Major League Baseball does not have a salary cap. Teams with a lot of money are able to purchase the best free agents and re-sign their top players when their contracts are up. Small market teams are forced to exist in a constant state of rebuilding, allowing their best players to disappear season after season on the free agent market, or trading them for a handful of young, inexpensive prospects in the hopes that they'll develop into stars before their contracts expire. If a small market team's management is anything less than exemplary, they fail. In a few notable cases, small market teams like the A's and Twins and Marlins have found ways to win without the big bucks, but only the Marlins have managed to win a World Series out of that group in the last decade. More typical are the examples of the Pirates, Royals, and Padres, who consistently languish near the bottom of the standings without the financial or managerial resources to stay competitive, effectively serving as a developmental system for teams with more money. Meanwhile, teams with all the money in the world continue to fill holes in their rosters by purchasing top dollar talent year after year and, by doing so, continue to drive player salaries up and out of the reach of small market teams, year after year -- if it comes down to a bidding war for a player and the teams chasing the guy are a poor team and a rich one, guess who inevitably offers the most? Subsequently teams like the Yankees remain at the top of the standings season in and season out because they can cherry pick the best players and there's not a damn thing anyone else can do to stop them, except bankrupt themselves trying to keep up. The net result has been the Yankees getting to the World Series six times in the last 12 years, winning four times, and the Red Sox winning the Series twice in the last five years by following the Yankees' model.

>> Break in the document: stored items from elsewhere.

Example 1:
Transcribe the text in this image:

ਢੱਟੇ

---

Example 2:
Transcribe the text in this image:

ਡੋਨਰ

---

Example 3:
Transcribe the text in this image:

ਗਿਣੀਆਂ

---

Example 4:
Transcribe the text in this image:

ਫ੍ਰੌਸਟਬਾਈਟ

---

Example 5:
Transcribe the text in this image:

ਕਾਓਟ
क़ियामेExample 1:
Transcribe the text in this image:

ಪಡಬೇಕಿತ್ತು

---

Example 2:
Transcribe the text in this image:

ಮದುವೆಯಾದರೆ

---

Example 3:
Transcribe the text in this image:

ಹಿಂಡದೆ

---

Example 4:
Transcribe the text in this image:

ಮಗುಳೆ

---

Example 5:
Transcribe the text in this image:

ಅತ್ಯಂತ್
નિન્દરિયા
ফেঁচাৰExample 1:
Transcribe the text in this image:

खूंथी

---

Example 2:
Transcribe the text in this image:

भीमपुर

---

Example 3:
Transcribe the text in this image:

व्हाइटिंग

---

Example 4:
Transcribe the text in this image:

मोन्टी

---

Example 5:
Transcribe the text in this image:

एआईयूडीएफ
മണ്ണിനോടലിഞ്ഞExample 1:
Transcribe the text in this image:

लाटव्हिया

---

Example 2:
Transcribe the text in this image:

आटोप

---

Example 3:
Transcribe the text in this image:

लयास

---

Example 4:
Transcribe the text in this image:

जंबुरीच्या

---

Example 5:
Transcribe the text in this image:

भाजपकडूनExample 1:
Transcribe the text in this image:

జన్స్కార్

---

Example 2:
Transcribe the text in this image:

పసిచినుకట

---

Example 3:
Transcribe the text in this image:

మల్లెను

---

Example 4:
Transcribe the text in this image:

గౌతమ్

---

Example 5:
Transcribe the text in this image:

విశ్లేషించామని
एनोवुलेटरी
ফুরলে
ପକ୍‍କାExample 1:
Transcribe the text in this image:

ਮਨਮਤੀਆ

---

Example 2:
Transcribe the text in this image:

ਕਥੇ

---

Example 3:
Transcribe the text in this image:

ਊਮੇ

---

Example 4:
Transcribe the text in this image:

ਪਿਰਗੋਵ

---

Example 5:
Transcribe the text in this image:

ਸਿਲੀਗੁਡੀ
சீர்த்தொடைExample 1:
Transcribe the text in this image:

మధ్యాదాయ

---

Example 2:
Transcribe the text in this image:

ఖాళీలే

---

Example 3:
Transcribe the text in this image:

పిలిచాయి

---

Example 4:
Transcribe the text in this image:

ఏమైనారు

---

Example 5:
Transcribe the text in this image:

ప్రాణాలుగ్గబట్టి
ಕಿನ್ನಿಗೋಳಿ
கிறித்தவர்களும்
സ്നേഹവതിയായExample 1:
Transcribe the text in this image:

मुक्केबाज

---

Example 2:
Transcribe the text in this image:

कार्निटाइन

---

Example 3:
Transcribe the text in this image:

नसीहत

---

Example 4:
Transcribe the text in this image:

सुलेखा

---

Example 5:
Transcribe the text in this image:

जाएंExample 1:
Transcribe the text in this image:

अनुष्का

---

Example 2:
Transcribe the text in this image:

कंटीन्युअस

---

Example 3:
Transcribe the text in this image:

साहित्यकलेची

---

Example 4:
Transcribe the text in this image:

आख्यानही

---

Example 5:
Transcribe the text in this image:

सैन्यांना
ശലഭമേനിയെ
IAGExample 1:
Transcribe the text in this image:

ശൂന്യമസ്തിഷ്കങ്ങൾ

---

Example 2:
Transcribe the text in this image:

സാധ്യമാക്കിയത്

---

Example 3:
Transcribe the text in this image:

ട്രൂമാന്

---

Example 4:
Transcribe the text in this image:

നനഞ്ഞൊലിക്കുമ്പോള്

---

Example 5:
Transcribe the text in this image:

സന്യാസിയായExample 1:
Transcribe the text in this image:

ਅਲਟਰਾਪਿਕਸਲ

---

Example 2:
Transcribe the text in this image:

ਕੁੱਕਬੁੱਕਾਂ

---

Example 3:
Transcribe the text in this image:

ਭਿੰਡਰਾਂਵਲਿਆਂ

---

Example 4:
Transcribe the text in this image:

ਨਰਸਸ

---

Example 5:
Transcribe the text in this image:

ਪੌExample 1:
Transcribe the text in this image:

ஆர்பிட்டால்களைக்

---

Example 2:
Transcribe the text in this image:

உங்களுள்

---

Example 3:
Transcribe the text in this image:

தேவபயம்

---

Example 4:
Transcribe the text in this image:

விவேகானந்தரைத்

And this isn't news, either. Since the Yankees bought Babe Ruth from the Red Sox in 1919 for $125,000, they have systematically run roughshod over the Major Leagues by dominating baseball financially. And inexplicably, baseball has allowed them to do it, to the detriment of at least a third of their teams, arguably more. So yes, salaries are a bigger deal in baseball than they are in other sports because some teams have forced salaries up out of the reach of most of the league -- when a top flight player signs a giant contract, it is almost always with one of four or five teams, with the fucking Yankees right at the top of that list. And that is the different situation in baseball, in a nutshell.